- THE PROBLEM:
Below are the records; locate each line with the word "Agradecimentos" and copy it.

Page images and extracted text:
-*-

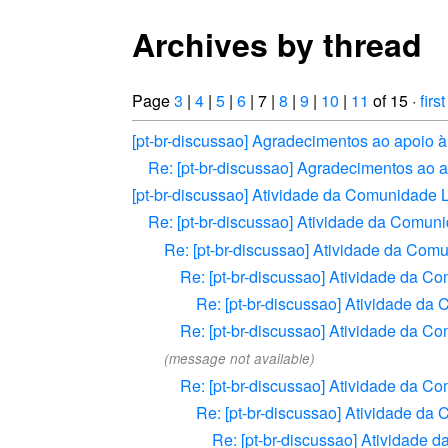
Archives by thread
Page
3
|
4
|
5
|
6
| 7 |
8
|
9
|
10
|
11
of 15 ·
first
[pt-br-discussao] Agradecimentos ao apoio
Re: [pt-br-discussao] Agradecimentos ao
[pt-br-discussao] Atividade da Comunidade
Re: [pt-br-discussao] Atividade da Comu
Re: [pt-br-discussao] Atividade da Co
Re: [pt-br-discussao] Atividade da 
Re: [pt-br-discussao] Atividade d
Re: [pt-br-discussao] Atividade da 
(message not available)
Re: [pt-br-discussao] Atividade da 
Re: [pt-br-discussao] Atividade d
Re: [pt-br-discussao] Atividade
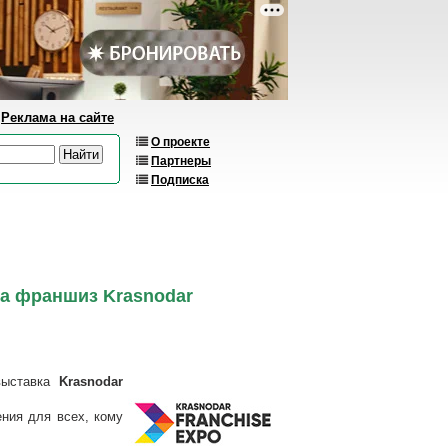
Реклама на сайте
О проекте
Партнеры
Подписка
ка франшиз Krasnodar
выставка
Krasnodar
ения для всех, кому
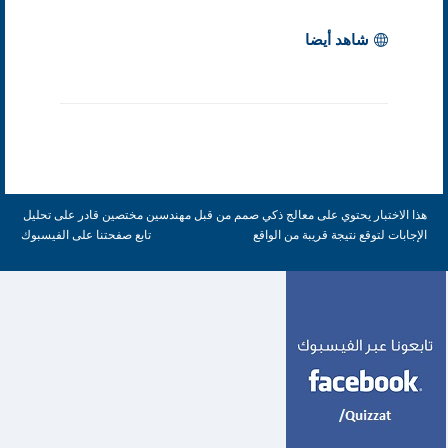
شاهد أيضا
هذا الاختبار يحتوي على معالج ذكي صمم من قبل مهندسين مختصين قادر على تحليل
الإجابات لتوقع نتيجة قريبة من الواقع
تابع صفحتنا على الفيسبوك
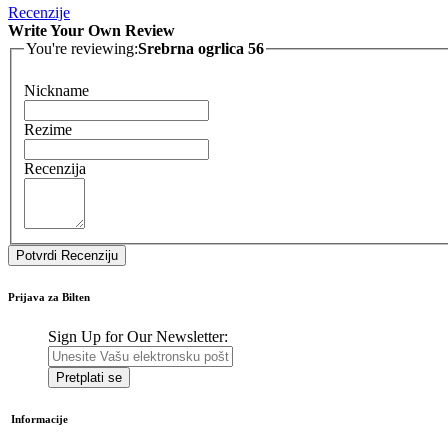
Recenzije
Write Your Own Review
You're reviewing:
Srebrna ogrlica 56
Nickname
Rezime
Recenzija
Potvrdi Recenziju
Prijava za Bilten
Sign Up for Our Newsletter:
Pretplati se
Informacije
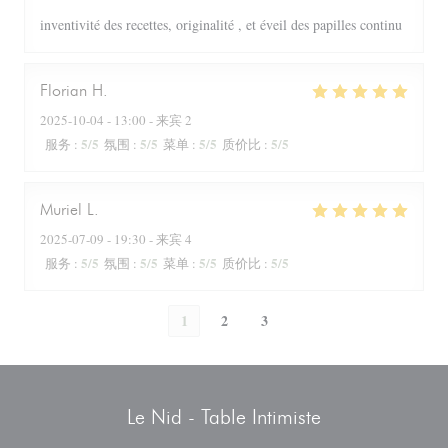
inventivité des recettes, originalité , et éveil des papilles continu
Florian
H
2025-10-04
- 13:00 - 来宾 2
5
/5
5
/5
5
/5
5
/5
服务
:
氛围
:
菜单
:
质价比
:
Muriel
L
2025-07-09
- 19:30 - 来宾 4
5
/5
5
/5
5
/5
5
/5
服务
:
氛围
:
菜单
:
质价比
:
1
2
3
Le Nid - Table Intimiste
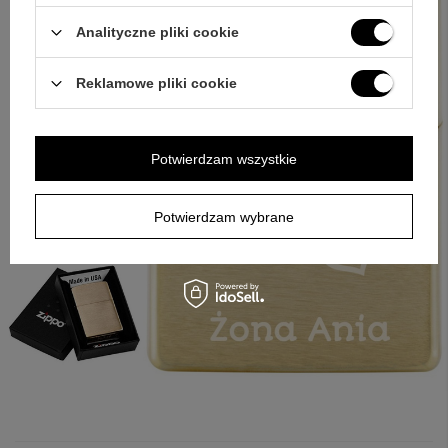
Analityczne pliki cookie
Reklamowe pliki cookie
Potwierdzam wszystkie
Potwierdzam wybrane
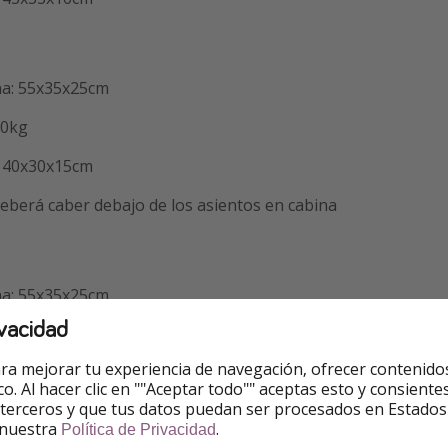
na: 55x35x25cm
10kg
: 40x30x15cm
eberá caber debajo de los asientos en cabina
na: 55x35x25cm
vacidad
12kg
ra mejorar tu experiencia de navegación, ofrecer contenido
: 40x30x15cm
ico. Al hacer clic en ""Aceptar todo"" aceptas esto y consie
 terceros y que tus datos puedan ser procesados en Estados
eberá caber debajo de los asientos en cabina
 nuestra
.
Política de Privacidad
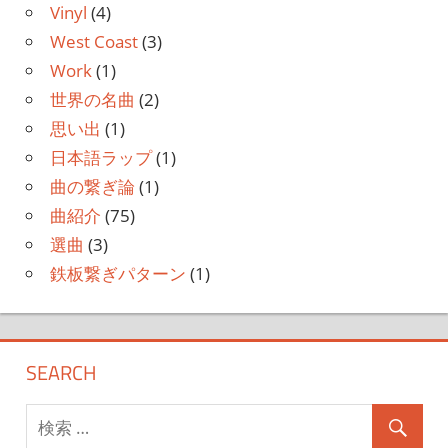
Vinyl
(4)
West Coast
(3)
Work
(1)
世界の名曲
(2)
思い出
(1)
日本語ラップ
(1)
曲の繋ぎ論
(1)
曲紹介
(75)
選曲
(3)
鉄板繋ぎパターン
(1)
SEARCH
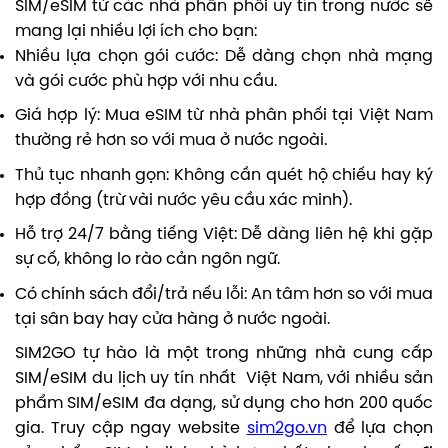
SIM/eSIM từ các nhà phân phối uy tín trong nước sẽ
mang lại nhiều lợi ích cho bạn:
Nhiều lựa chọn gói cước: Dễ dàng chọn nhà mạng
và gói cước phù hợp với nhu cầu.
Giá hợp lý: Mua eSIM từ nhà phân phối tại Việt Nam
thường rẻ hơn so với mua ở nước ngoài.
Thủ tục nhanh gọn: Không cần quét hộ chiếu hay ký
hợp đồng (trừ vài nước yêu cầu xác minh).
Hỗ trợ 24/7 bằng tiếng Việt: Dễ dàng liên hệ khi gặp
sự cố, không lo rào cản ngôn ngữ.
Có chính sách đổi/trả nếu lỗi: An tâm hơn so với mua
tại sân bay hay cửa hàng ở nước ngoài.
SIM2GO tự hào là một trong những nhà cung cấp
SIM/eSIM du lịch uy tín nhất Việt Nam, với nhiều sản
phẩm SIM/eSIM đa dạng, sử dụng cho hơn 200 quốc
gia. Truy cập ngay website
sim2go.vn
để lựa chọn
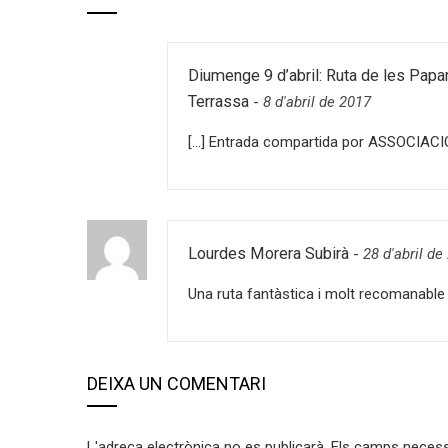
Diumenge 9 d’abril: Ruta de les Paparo
Terrassa
-
8 d'abril de 2017
[…] Entrada compartida por ASSOCIAC
Lourdes Morera Subirà
-
28 d'abril de
Una ruta fantàstica i molt recomanable p
DEIXA UN COMENTARI
L'adreça electrònica no es publicarà.
Els camps neces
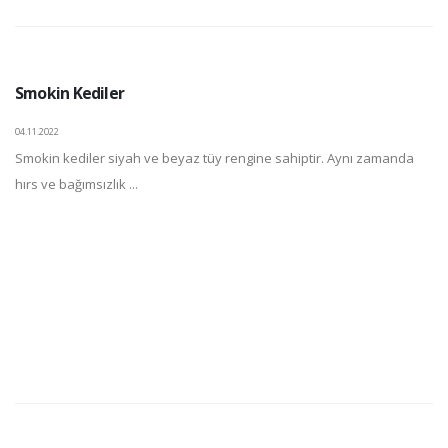
Smokin Kediler
04.11.2022
Smokin kediler siyah ve beyaz tüy rengine sahiptir. Aynı zamanda
hırs ve bağımsızlık ...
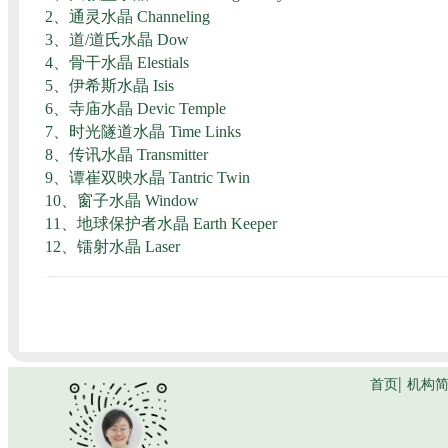
2、
通灵水晶 Channeling
3、
道/道氏水晶 Dow
4、
骨干水晶 Elestials
5、
伊希斯水晶 Isis
6、
寺庙水晶 Devic Temple
7、
时光隧道水晶 Time Links
8、
传讯水晶 Transmitter
9、
谭崔双映水晶 Tantric Twin
10、
窗子水晶 Window
11、
地球保护者水晶 Earth Keeper
12、
镭射水晶 Laser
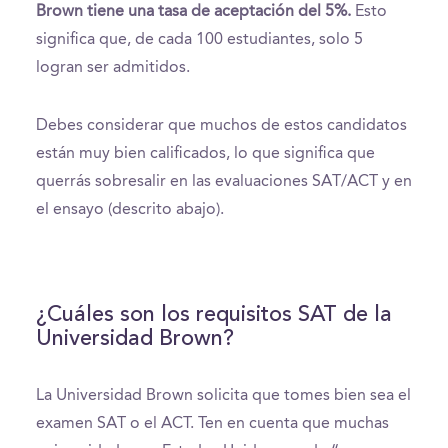
Brown tiene una tasa de aceptación del 5%.
Esto
significa que, de cada 100 estudiantes, solo 5
logran ser admitidos.
Debes considerar que muchos de estos candidatos
están muy bien calificados, lo que significa que
querrás sobresalir en las evaluaciones SAT/ACT y en
el ensayo (descrito abajo).
¿Cuáles son los requisitos SAT de la
Universidad Brown?
La Universidad Brown solicita que tomes bien sea el
examen SAT o el ACT. Ten en cuenta que muchas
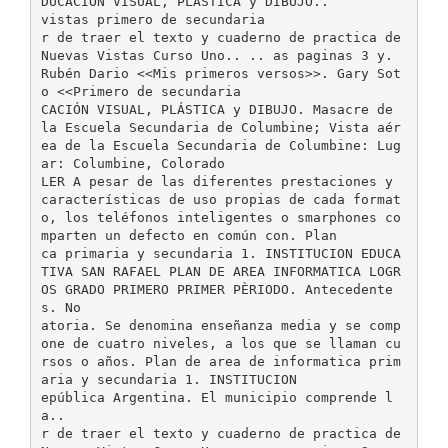
DUCACIÓN VISUAL, PLÁSTICA y DIBUJO..
vistas primero de secundaria
r de traer el texto y cuaderno de practica de
Nuevas Vistas Curso Uno.. .. as paginas 3 y.
Rubén Dario <<Mis primeros versos>>. Gary Sot
o <<Primero de secundaria
CACIÓN VISUAL, PLÁSTICA y DIBUJO. Masacre de
la Escuela Secundaria de Columbine; Vista aér
ea de la Escuela Secundaria de Columbine: Lug
ar: Columbine, Colorado
LER A pesar de las diferentes prestaciones y
características de uso propias de cada format
o, los teléfonos inteligentes o smarphones co
mparten un defecto en común con. Plan
ca primaria y secundaria 1. INSTITUCION EDUCA
TIVA SAN RAFAEL PLAN DE AREA INFORMATICA LOGR
OS GRADO PRIMERO PRIMER PÈRIODO. Antecedente
s. No
atoria. Se denomina enseñanza media y se comp
one de cuatro niveles, a los que se llaman cu
rsos o años. Plan de area de informatica prim
aria y secundaria 1. INSTITUCION
epública Argentina. El municipio comprende l
a..
r de traer el texto y cuaderno de practica de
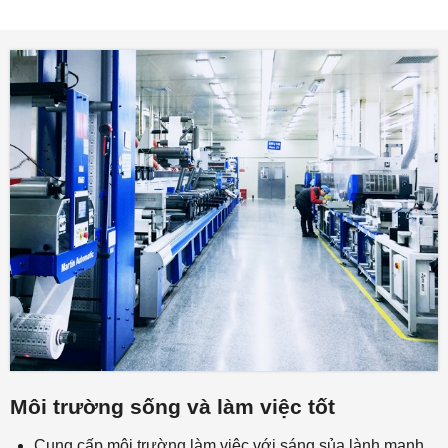
Môi trường sống và làm việc tốt
Cung cấp môi trường làm việc với sáng sủa lành mạnh,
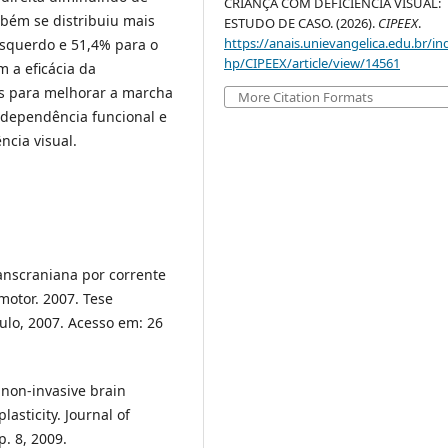
CRIANÇA COM DEFICIÊNCIA VISUAL:
bém se distribuiu mais
ESTUDO DE CASO. (2026).
CIPEEX
.
https://anais.unievangelica.edu.br/in
esquerdo e 51,4% para o
hp/CIPEEX/article/view/14561
 a eficácia da
os para melhorar a marcha
More Citation Formats
independência funcional e
ncia visual.
anscraniana por corrente
motor. 2007. Tese
ulo, 2007. Acesso em: 26
 non-invasive brain
asticity. Journal of
p. 8, 2009.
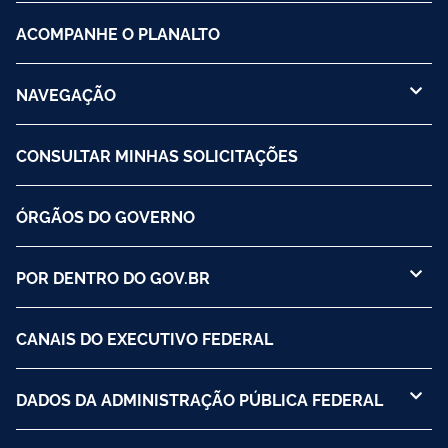
ACOMPANHE O PLANALTO
NAVEGAÇÃO
CONSULTAR MINHAS SOLICITAÇÕES
ÓRGÃOS DO GOVERNO
POR DENTRO DO GOV.BR
CANAIS DO EXECUTIVO FEDERAL
DADOS DA ADMINISTRAÇÃO PÚBLICA FEDERAL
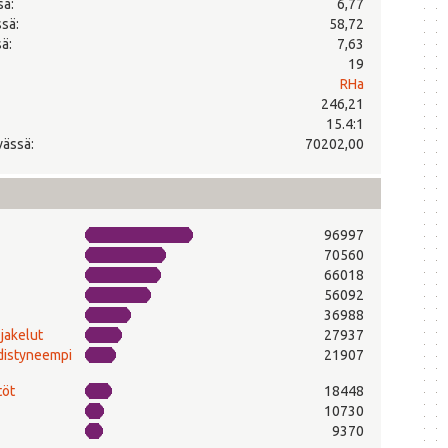
sä:
6,77
ssä:
58,72
ä:
7,63
19
RHa
246,21
15.4:1
vässä:
70202,00
96997
70560
66018
56092
36988
-jakelut
27937
edistyneempi
21907
töt
18448
10730
9370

-*-

- ANSWER TO THIS TASK:
[pt-br-discussao] Agradecimentos ao apoio
Re: [pt-br-discussao] Agradecimentos ao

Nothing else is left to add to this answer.